Selected extract:
* * * * * * *
Altered gravity is one of the big five health hazards in space flight, she explains, along with isolation and confinement, distance from Earth, radiation and the alien environment.
In addition to muscle and bone issues, microgravity also causes a fluid shift in the body, typically giving astronauts puffy faces and skinny “chicken” legs. This redistribution of fluid in the body causes pressure to build at the back of the eye resulting in space associated neuro-ocular syndrome.
“It’s not something that they fully understand.” It can lead to blurring of vision when astronauts first go up and for some it may persist.
“When you first go into microgravity, you get a kind of a shock to the system,” says Dr McNamee. “This can cause space sickness but does not necessarily affect people who suffer motion sickness, so it is difficult to predict.” Each astronaut is issued with sick bags and anti-emetic medication. “There’s no shame in getting space sick. There is shame in missing the bag ...”
* * * * * * *
What to work on:
**1.** In the passage on space flight health, what does the fluid shift caused by microgravity typically give astronauts?
**2.** Write out the passage on space flight health, starting with "Altered gravity is" and going on through "the alien environment.".

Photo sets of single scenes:
* * * * * * *
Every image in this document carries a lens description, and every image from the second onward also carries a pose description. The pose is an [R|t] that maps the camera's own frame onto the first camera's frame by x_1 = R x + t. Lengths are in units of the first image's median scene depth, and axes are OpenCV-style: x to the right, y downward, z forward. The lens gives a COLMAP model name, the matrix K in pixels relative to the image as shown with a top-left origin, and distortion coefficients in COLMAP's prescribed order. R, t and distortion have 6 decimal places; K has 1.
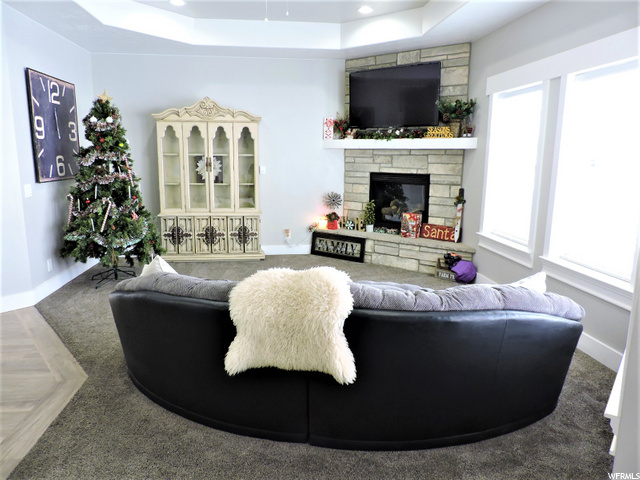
lens RADIAL K [[455.4, 0, 319.0], [0, 455.4, 238.4], [0, 0, 1]] dist [-0.019390, 0.006356]
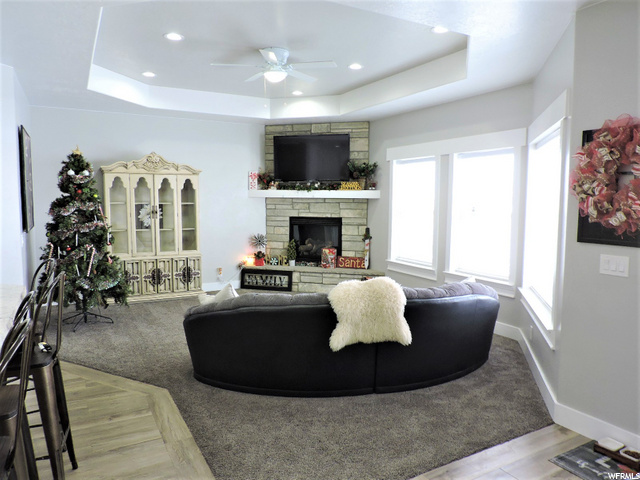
lens RADIAL K [[455.4, 0, 318.6], [0, 455.4, 237.7], [0, 0, 1]] dist [-0.019390, 0.006356]
pose [[0.927492, -0.033552, 0.372334, -0.304917], [0.068353, 0.994395, -0.080661, 0.015388], [-0.367541, 0.100262, 0.924587, -0.164312]]
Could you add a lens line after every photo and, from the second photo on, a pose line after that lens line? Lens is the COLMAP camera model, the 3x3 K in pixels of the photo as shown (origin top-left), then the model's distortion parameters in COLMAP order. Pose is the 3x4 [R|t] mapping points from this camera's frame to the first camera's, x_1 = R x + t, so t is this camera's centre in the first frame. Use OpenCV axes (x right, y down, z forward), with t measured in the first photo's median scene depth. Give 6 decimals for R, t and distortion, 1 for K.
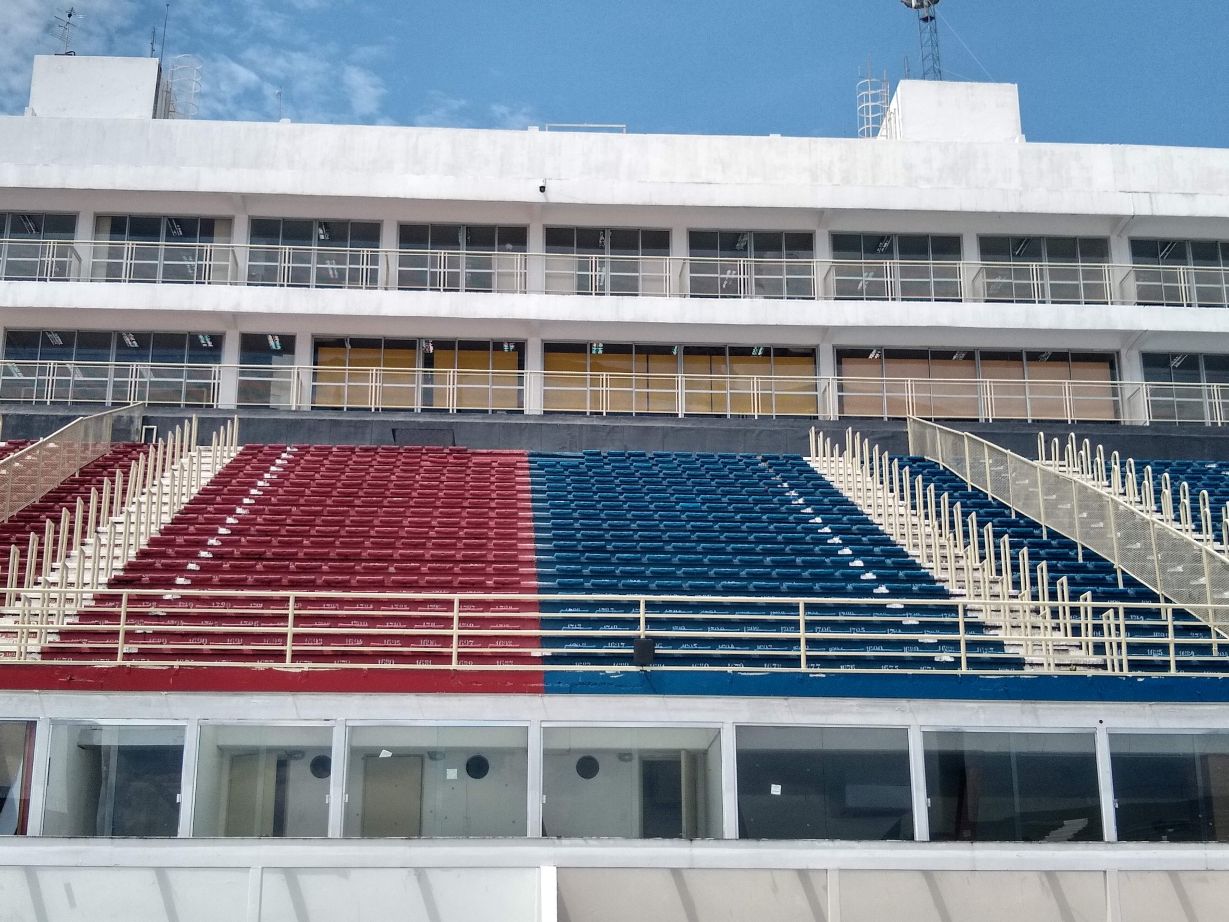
lens RADIAL K [[2168.1, 0, 614.5], [0, 2168.1, 461.0], [0, 0, 1]] dist [0.402341, -3.316122]
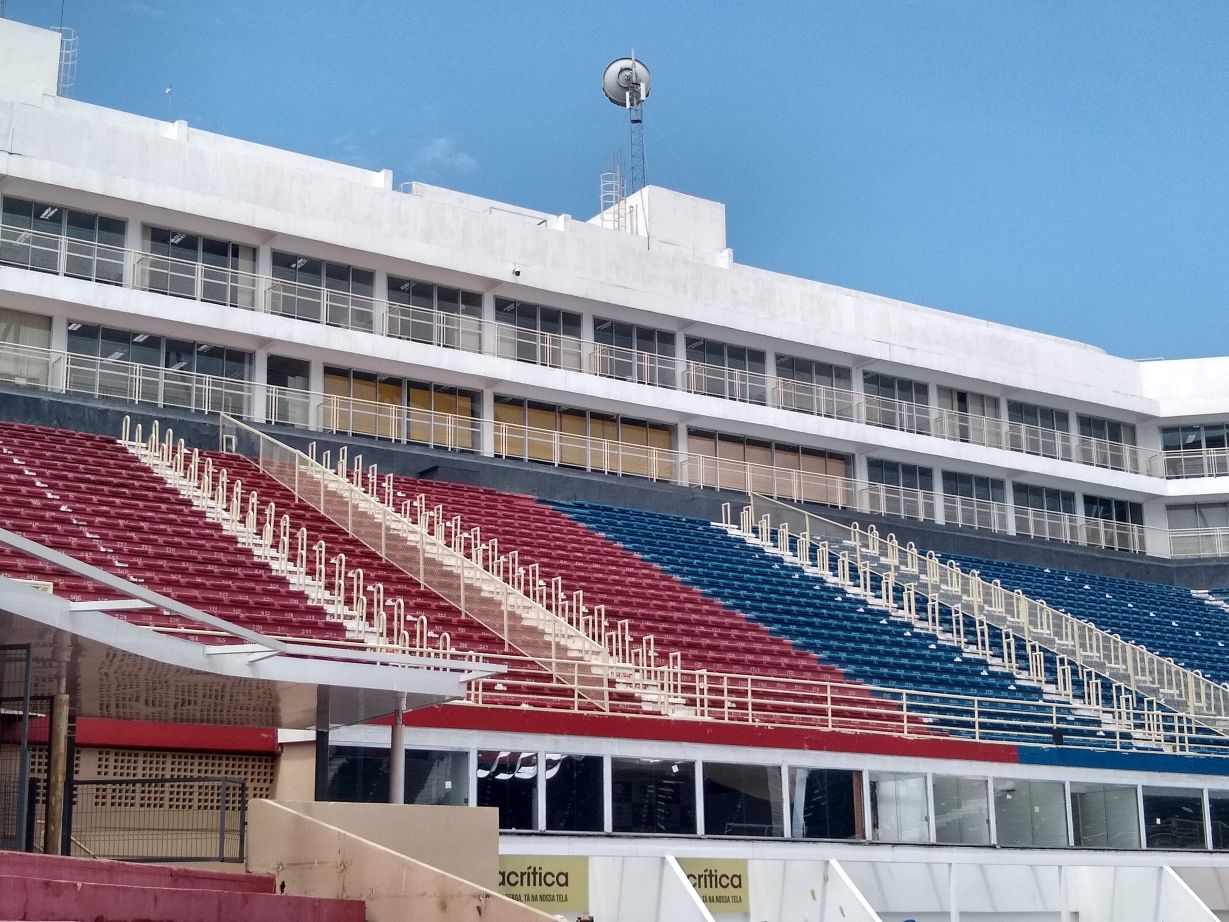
lens RADIAL K [[2168.1, 0, 614.5], [0, 2168.1, 461.0], [0, 0, 1]] dist [0.402341, -3.316122]
pose [[0.821215, 0.105815, 0.560722, -0.625229], [-0.119010, 0.992807, -0.013056, -0.011378], [-0.558071, -0.056009, 0.827901, -0.017441]]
* * * * * * *
Answers to the tasks:
**1.** Puffy faces and skinny "chicken" legs.

**2.**
Altered gravity is one of the big five health hazards in space flight, she explains, along with isolation and confinement, distance from Earth, radiation and the alien environment.